Watering eyes

This is one of the most common oculoplastic conditions seen in the clinics. It can present in all age groups from newborn infants to elderly population and management differs in different age groups.

1. CNLDO or Congenital blocked tear ducts

Some children may be born with a block in their tear ducts resulting in watery eyes since birth, a condition that is called congenital dacryostenosis. Sometimes there may be red swelling over the tear sac area along with goopy discharge from the eye.

Lacrimal sac massage or crigglers massage, when done in a correct manner will cure most children with congenital dacryostenosis. Your oculoplastic surgeon will show you the correct technique of sac massage for your child. Antibiotic eye drops may also be prescribed if there is discharge from the eye. If the condition is not corrected by 9 to 12 months, it will probably not respond to further massage and a surgery will be required.

The first step of surgery is called probing. It is very safe, can be done as a day-care procedure (night stay in hospital not required). There is no external wound or stitches, no bandage required, and normal activities can be continued from the next day. The best results are achieved at about 12-15 months age with 90% success rate. As the child grows older, chances of successful outcome decrease to about 60- 70%.

A probing can be repeated 3 months later, putting silicone intubation in to prop open the nasolacrimal duct. For children older than 3-4 years, we recommend using silicone intubation routinely at the time of probing. If this too does not resolve the watering, the next step is a bigger surgery (see DCR) where a new passage for tear drainage is constructed.

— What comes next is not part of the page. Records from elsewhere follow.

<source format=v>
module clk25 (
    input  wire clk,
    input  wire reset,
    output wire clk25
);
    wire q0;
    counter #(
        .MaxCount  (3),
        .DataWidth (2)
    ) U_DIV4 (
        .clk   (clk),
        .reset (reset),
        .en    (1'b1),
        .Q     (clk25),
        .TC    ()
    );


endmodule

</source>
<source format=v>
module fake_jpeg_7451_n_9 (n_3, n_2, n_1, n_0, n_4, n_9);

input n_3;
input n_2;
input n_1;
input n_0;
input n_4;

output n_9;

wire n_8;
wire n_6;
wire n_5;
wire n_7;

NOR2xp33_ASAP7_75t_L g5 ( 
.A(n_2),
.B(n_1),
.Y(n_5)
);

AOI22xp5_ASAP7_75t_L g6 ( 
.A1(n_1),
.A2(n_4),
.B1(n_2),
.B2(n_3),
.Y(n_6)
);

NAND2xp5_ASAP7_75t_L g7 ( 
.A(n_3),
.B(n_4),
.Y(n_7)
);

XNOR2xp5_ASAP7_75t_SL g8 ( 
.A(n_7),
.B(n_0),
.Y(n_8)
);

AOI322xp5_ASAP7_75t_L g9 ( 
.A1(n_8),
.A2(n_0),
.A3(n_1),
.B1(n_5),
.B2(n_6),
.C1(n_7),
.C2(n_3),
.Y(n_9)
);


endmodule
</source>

It is a surgery performed to unblock the tear ducts. Our eyes have a fine pipe which drains the tears from the eye into the nose called nasolacrimal duct (tear duct). If it gets blocked, the tears and sticky discharge come out of the eye. DCR or dacryocystorhinostomy is a surgery by which a new passage is created for the tears to flow freely into the nose.

When a nasolacrimal duct is blocked, the tears and secretions accumulate in the lacrimal sac next to the eye. There is the risk of severe eye infection if the condition is left untreated. There may be swelling, pain, and watering due to infection of the tear sac(dacryocystitis), eyelid (preseptal cellulitis) and orbital tissues (orbital cellulitis) which may in severe cases spread to the brain.

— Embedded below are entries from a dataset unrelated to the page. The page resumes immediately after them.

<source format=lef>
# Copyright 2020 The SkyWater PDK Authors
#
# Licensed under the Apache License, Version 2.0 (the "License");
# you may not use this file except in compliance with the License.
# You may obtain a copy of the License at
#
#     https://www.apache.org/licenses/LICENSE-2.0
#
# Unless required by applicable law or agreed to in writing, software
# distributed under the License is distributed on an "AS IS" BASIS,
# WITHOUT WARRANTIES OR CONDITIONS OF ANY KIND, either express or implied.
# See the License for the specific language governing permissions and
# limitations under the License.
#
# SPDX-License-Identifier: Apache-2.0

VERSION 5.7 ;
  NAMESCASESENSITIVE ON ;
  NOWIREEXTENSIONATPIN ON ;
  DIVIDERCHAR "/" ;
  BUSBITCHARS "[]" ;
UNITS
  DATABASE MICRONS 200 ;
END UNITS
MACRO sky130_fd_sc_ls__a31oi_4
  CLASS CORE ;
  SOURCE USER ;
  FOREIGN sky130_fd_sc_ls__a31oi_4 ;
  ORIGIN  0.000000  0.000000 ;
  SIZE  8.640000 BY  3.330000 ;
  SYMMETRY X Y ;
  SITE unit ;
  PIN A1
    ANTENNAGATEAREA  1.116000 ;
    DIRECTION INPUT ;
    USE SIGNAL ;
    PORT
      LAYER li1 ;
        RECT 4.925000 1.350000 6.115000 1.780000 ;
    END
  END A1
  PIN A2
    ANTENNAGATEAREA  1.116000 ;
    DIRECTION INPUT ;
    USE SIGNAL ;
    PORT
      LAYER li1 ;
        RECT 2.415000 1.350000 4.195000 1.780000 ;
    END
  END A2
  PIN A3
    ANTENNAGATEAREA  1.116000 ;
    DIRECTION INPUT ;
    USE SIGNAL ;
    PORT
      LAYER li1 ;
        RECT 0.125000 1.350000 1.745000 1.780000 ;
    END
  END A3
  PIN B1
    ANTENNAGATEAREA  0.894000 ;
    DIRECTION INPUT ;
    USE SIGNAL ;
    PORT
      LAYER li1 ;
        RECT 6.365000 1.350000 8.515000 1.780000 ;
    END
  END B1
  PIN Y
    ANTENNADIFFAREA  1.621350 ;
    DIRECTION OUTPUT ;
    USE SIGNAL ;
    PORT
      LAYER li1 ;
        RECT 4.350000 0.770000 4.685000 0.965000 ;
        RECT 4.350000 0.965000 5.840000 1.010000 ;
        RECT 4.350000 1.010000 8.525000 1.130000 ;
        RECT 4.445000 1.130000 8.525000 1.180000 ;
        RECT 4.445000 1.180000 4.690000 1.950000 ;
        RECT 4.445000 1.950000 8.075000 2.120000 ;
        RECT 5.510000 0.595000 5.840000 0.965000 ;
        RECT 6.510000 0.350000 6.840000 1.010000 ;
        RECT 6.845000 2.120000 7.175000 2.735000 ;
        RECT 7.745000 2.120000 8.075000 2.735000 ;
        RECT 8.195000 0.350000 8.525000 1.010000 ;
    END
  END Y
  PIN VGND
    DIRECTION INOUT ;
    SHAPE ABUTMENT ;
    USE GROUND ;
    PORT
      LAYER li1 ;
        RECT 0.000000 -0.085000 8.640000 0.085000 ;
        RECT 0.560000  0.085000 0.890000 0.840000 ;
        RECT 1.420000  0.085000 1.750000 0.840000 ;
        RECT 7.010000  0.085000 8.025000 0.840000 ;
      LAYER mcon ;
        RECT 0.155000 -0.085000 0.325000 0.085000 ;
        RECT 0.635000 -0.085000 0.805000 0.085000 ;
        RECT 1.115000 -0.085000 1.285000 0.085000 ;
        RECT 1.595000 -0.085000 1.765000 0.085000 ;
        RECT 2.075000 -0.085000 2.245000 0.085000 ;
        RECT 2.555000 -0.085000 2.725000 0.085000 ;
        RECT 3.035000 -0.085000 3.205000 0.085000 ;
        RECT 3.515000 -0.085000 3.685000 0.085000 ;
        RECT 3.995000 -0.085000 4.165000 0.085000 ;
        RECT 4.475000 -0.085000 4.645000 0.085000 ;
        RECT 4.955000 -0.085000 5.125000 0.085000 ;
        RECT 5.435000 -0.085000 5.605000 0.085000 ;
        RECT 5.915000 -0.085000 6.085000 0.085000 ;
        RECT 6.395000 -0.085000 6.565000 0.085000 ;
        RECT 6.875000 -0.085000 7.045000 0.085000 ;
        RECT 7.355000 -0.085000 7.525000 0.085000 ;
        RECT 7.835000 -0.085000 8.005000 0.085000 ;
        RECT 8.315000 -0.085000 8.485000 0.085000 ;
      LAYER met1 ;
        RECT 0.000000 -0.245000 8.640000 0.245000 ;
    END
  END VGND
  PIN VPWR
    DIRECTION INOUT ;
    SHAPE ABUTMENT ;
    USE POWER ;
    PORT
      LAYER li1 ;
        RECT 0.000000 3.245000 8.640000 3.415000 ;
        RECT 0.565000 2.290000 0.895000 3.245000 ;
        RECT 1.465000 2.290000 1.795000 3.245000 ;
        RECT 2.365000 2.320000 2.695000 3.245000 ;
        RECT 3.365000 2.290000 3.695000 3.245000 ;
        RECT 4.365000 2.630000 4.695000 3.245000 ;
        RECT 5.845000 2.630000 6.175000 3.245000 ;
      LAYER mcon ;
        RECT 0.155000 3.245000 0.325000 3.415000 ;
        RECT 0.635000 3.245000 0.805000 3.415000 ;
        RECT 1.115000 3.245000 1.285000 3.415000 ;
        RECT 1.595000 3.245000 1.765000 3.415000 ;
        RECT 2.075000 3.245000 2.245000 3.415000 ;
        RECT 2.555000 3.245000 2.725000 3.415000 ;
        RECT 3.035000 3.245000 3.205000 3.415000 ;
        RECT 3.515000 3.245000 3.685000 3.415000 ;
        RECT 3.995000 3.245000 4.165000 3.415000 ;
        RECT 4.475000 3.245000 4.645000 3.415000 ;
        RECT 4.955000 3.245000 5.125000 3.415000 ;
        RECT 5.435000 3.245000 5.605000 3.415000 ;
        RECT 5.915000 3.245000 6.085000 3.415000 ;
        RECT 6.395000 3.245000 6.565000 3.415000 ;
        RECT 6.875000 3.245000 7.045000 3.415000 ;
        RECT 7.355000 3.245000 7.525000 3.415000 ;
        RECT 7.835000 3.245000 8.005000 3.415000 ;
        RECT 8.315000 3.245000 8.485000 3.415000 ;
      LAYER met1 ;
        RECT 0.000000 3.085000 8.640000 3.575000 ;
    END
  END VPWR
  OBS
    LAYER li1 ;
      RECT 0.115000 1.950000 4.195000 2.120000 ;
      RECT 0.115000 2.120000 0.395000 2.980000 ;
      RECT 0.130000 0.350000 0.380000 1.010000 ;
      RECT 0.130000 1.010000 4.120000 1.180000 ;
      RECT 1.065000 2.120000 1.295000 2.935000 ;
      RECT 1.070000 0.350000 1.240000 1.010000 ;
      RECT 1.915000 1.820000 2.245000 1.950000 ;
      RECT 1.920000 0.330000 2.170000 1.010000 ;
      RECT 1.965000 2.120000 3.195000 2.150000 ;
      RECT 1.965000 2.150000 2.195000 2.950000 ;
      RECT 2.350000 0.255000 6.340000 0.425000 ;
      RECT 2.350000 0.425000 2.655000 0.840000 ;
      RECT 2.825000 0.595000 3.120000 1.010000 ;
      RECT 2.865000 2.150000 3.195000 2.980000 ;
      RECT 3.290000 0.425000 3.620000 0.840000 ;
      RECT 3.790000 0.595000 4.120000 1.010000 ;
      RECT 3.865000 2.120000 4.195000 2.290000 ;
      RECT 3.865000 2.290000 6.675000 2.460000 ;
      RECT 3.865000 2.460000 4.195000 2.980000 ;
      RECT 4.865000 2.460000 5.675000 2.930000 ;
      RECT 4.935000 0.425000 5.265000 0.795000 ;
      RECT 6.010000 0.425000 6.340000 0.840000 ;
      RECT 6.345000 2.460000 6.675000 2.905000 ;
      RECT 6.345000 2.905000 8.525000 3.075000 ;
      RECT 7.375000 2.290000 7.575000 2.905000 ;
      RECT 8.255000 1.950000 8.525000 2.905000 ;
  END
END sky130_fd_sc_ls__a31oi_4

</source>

If a cataract surgery is planned, a blocked nasolacrimal duct increases the risk of dangerous infection inside the eye with chances of permanent loss of vision; DCR should be done before the cataract surgery.

DCR can be performed either externally, through a small (about a cm) incision on the side of the nose; or endonasally i.e. through the nose.

The external DCR leaves a faint mark near the eye which fades over time. It has the highest success rates, more than 95 % patients have the problem completely solved after external DCR. An endonasal DCR is a scarless procedure as it is done through the nose and the success rates are comparable (about 90-92%).

Trans-canalicular or Laser DCR is a very rapid procedure, with hardly any pain and swelling. However, it has high failure rates and may need a repeat procedure if it fails.